─── SOURCE INFORMATION ───

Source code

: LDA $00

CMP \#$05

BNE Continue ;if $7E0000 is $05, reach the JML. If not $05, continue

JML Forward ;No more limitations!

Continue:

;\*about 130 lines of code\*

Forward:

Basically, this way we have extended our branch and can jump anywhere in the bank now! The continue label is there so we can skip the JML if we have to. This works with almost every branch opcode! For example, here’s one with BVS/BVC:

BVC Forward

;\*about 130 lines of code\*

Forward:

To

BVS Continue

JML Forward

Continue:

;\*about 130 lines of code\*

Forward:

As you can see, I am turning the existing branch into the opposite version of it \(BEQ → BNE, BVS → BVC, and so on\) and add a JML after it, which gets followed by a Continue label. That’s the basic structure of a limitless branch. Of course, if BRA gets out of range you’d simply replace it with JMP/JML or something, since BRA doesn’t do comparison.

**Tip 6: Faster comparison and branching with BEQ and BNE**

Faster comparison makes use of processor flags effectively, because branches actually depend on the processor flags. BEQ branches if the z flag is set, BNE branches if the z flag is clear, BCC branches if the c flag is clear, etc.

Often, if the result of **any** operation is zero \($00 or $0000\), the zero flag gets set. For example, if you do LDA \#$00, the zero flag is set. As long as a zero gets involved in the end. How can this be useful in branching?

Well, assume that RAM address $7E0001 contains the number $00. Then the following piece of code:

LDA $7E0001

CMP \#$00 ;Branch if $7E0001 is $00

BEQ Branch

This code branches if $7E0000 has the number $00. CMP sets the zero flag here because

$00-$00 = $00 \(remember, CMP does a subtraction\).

───

Only the lines with the string "branching" are wanted; pick them out of the records above and copy them.

SOLUTION FOR THIS TASK -
**Tip 6: Faster comparison and branching with BEQ and BNE**
Often, if the result of **any** operation is zero \($00 or $0000\), the zero flag gets set. For example, if you do LDA \#$00, the zero flag is set. As long as a zero gets involved in the end. How can this be useful in branching?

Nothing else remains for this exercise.